CNN Money puts the point in the following way: “Take a look at the type of tech Berkshire picked up, though. IBM and Intel are both entrenched, mature businesses — oligopolies, really — that have more in common with classic Buffett staples such as Coke or Procter & Gamble (PG, Fortune 500) than younger tech innovators that grab the headlines like Salesforce.com (CRM).” That is just about right, and it says volumes.

There are several things going on here, so we’ll take them piece by piece. First up, some technology companies have hit the point of stability that they can be viewed as settled in a way that technology firms traditionally haven’t been. The biggest tech success of the moment, Apple, has had famously low troughs to match its current heights. That’s not what Buffett looks for; he wants enduring value. “Our favorite holding period,” he has quipped, “is forever.”

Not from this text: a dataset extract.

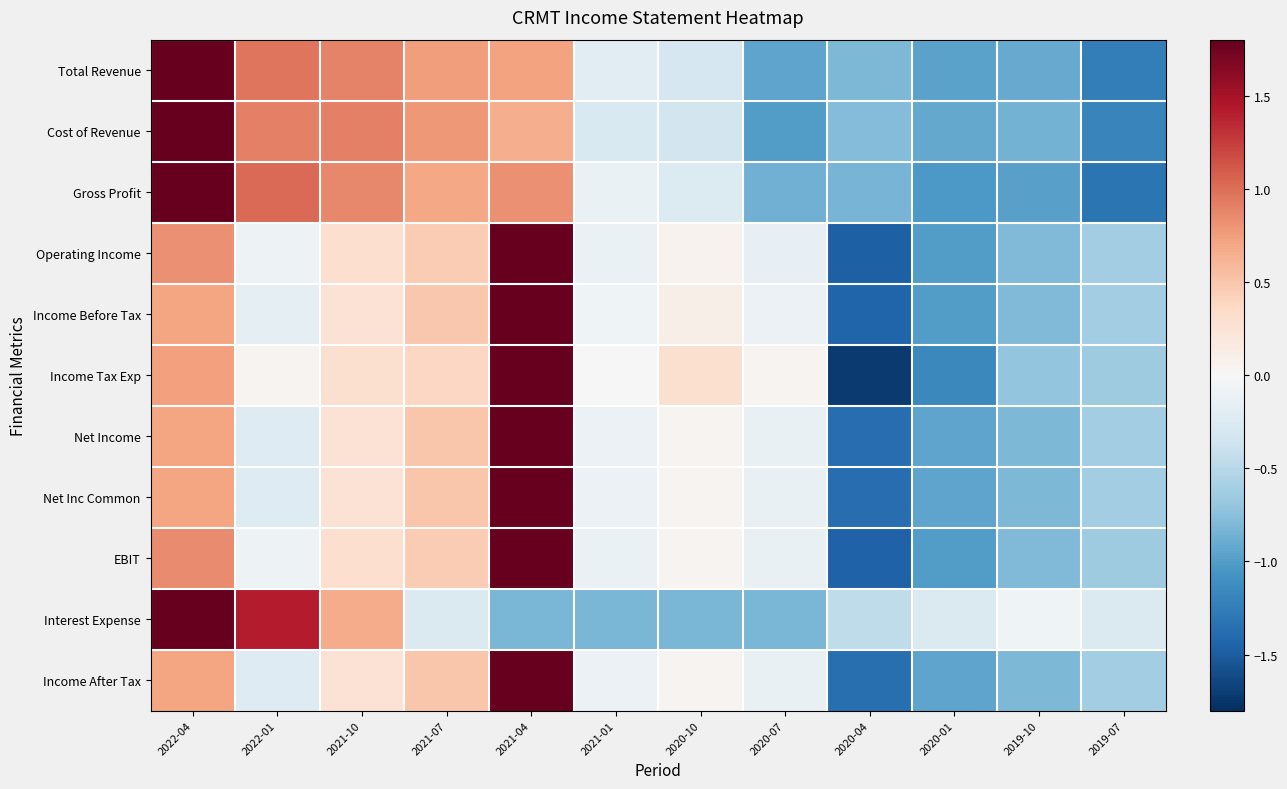

Which label corresponds to the largest value in the chart?

2021-04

That means that to the man himself, certain technology firms have matured to the point that they can be treated as utterly stable.

I want to compare IBM, and Intel, to two other companies: Microsoft and Google. Interestingly, I almost want to group Microsoft in with IBM and Intel, but not quite. Microsoft is still a company that is forced to reinvent itself on a regular basis; IBM and Intel are not.

Google, on the other hand, is working hard to grow the product category that it essentially defined; this makes it a more vulnerable target. One seismic shift in search, and Google could, in theory, lose its ascendancy. IBM and Intel have a different business structure, one that is a step behind the scenes, making them, in my estimation, less vulnerable to such changes.

So I would therefore build three boxes into which we could sort the larger tech firms. First, the stable box. These companies are placid, steady, like service and part specific, and are hardly generating headlines as much as they generate cash. In box two, we have the hybrids, such as Microsoft; firms that are stable, and control certain markets, but are still forced into the innovation game on a regular basis. And finally, box three, into which we place younger, faster firms that haven’t slowed down yet and do not intend to.

Buffett is now willing to dip into the first box. Call it a technology bar mitzvah.